§ PROMPT
Within the listing below, please copy exactly the lines between the line holding "λ(sμ) = δλ,μ, λ, μ" and the line holding "We define the properties", inclusive.

──────── DATA FOR ANALYSIS

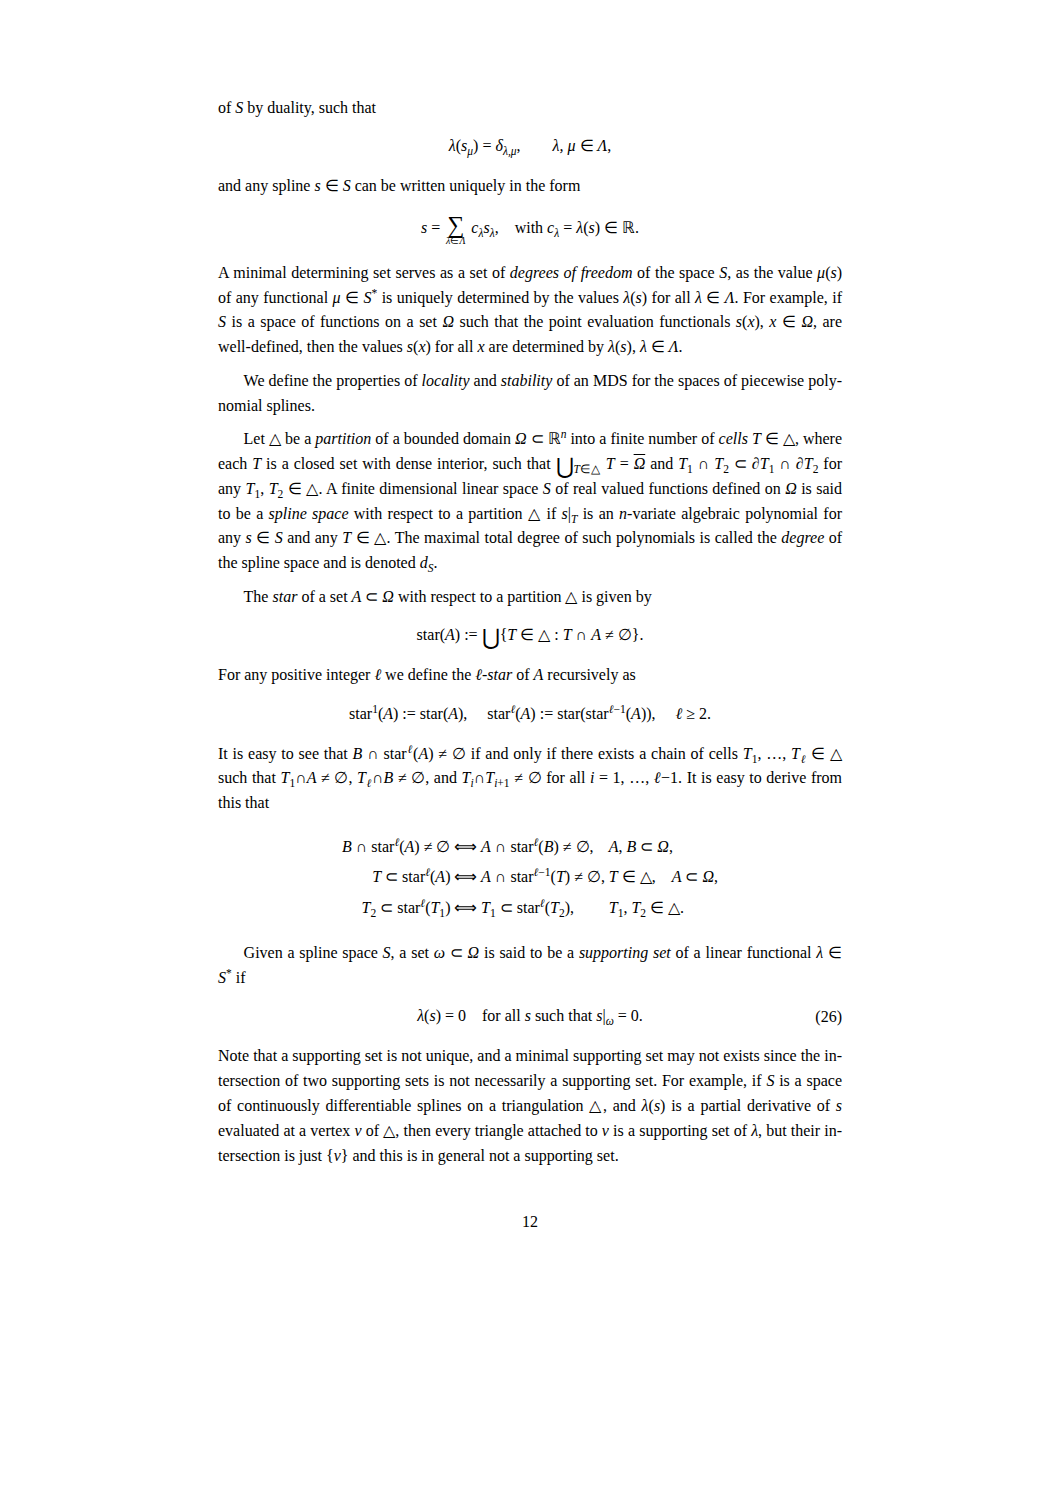of S by duality, such that
λ(sμ) = δλ,μ, λ, μ ∈ Λ,
and any spline s ∈ S can be written uniquely in the form
s = ∑λ∈Λ cλsλ, with cλ = λ(s) ∈ ℝ.
A minimal determining set serves as a set of degrees of freedom of the space S, as the value μ(s) of any functional μ ∈ S* is uniquely determined by the values λ(s) for all λ ∈ Λ. For example, if S is a space of functions on a set Ω such that the point evaluation functionals s(x), x ∈ Ω, are well-defined, then the values s(x) for all x are determined by λ(s), λ ∈ Λ.
We define the properties of locality and stability of an MDS for the spaces of piecewise polynomial splines.
Let △ be a partition of a bounded domain Ω ⊂ ℝn into a finite number of cells T ∈ △, where each T is a closed set with dense interior, such that ⋃T∈△ T = Ω and T1 ∩ T2 ⊂ ∂T1 ∩ ∂T2 for any T1, T2 ∈ △. A finite dimensional linear space S of real valued functions defined on Ω is said to be a spline space with respect to a partition △ if s|T is an n-variate algebraic polynomial for any s ∈ S and any T ∈ △. The maximal total degree of such polynomials is called the degree of the spline space and is denoted dS.
The star of a set A ⊂ Ω with respect to a partition △ is given by
star(A) := ⋃{T ∈ △ : T ∩ A ≠ ∅}.
For any positive integer ℓ we define the ℓ-star of A recursively as
star1(A) := star(A), starℓ(A) := star(starℓ−1(A)), ℓ ≥ 2.
It is easy to see that B ∩ starℓ(A) ≠ ∅ if and only if there exists a chain of cells T1, …, Tℓ ∈ △ such that T1∩A ≠ ∅, Tℓ∩B ≠ ∅, and Ti∩Ti+1 ≠ ∅ for all i = 1, …, ℓ−1. It is easy to derive from this that
| B ∩ star ℓ ( A ) ≠ ∅ | ⟺ | A ∩ star ℓ ( B ) ≠ ∅, | A , B ⊂ Ω , |
| T ⊂ star ℓ ( A ) | ⟺ | A ∩ star ℓ −1 ( T ) ≠ ∅, | T ∈ △, A ⊂ Ω , |
| T 2 ⊂ star ℓ ( T 1 ) | ⟺ | T 1 ⊂ star ℓ ( T 2 ), | T 1 , T 2 ∈ △. |
Given a spline space S, a set ω ⊂ Ω is said to be a supporting set of a linear functional λ ∈ S* if
λ(s) = 0 for all s such that s|ω = 0. (26)
Note that a supporting set is not unique, and a minimal supporting set may not exists since the intersection of two supporting sets is not necessarily a supporting set. For example, if S is a space of continuously differentiable splines on a triangulation △, and λ(s) is a partial derivative of s evaluated at a vertex v of △, then every triangle attached to v is a supporting set of λ, but their intersection is just {v} and this is in general not a supporting set.
12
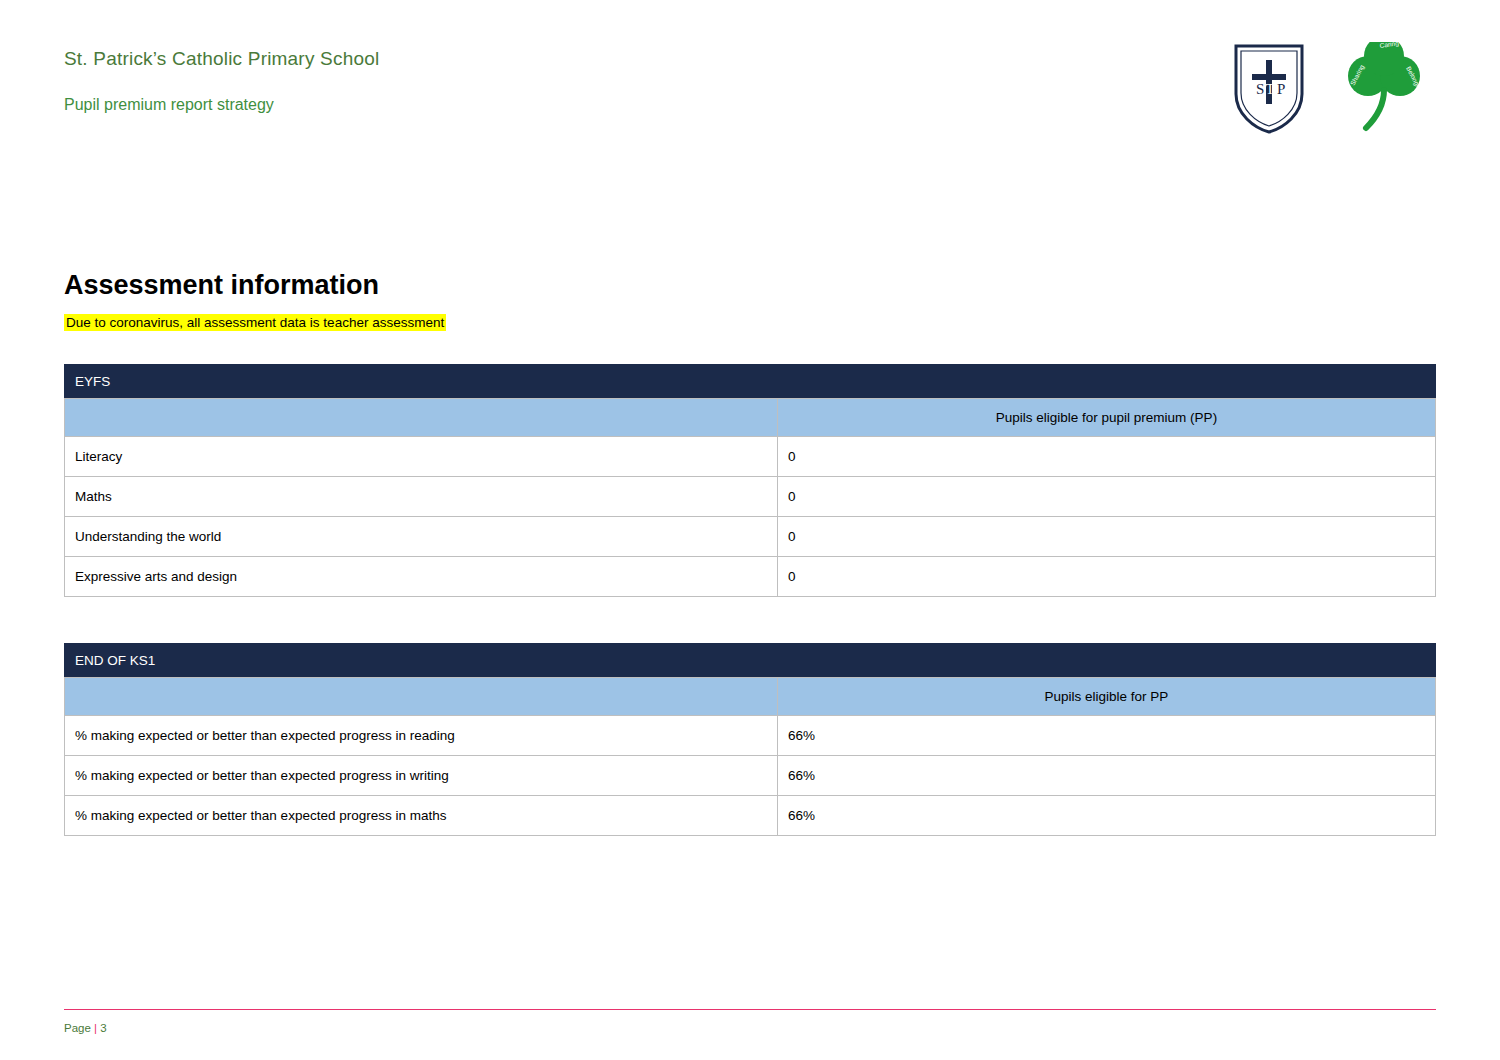St. Patrick’s Catholic Primary School
Pupil premium report strategy
S T P
Sharing Caring Belonging
Assessment information
Due to coronavirus, all assessment data is teacher assessment
EYFS
| | Pupils eligible for pupil premium (PP) |
| --- | --- |
| Literacy | 0 |
| Maths | 0 |
| Understanding the world | 0 |
| Expressive arts and design | 0 |
END OF KS1
| | Pupils eligible for PP |
| --- | --- |
| % making expected or better than expected progress in reading | 66% |
| % making expected or better than expected progress in writing | 66% |
| % making expected or better than expected progress in maths | 66% |
Page | 3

────────────────

§ FINISHED TASK
λ(sμ) = δλ,μ, λ, μ ∈ Λ,
and any spline s ∈ S can be written uniquely in the form
s = ∑λ∈Λ cλsλ, with cλ = λ(s) ∈ ℝ.
A minimal determining set serves as a set of degrees of freedom of the space S, as the value μ(s) of any functional μ ∈ S* is uniquely determined by the values λ(s) for all λ ∈ Λ. For example, if S is a space of functions on a set Ω such that the point evaluation functionals s(x), x ∈ Ω, are well-defined, then the values s(x) for all x are determined by λ(s), λ ∈ Λ.
We define the properties of locality and stability of an MDS for the spaces of piecewise polynomial splines.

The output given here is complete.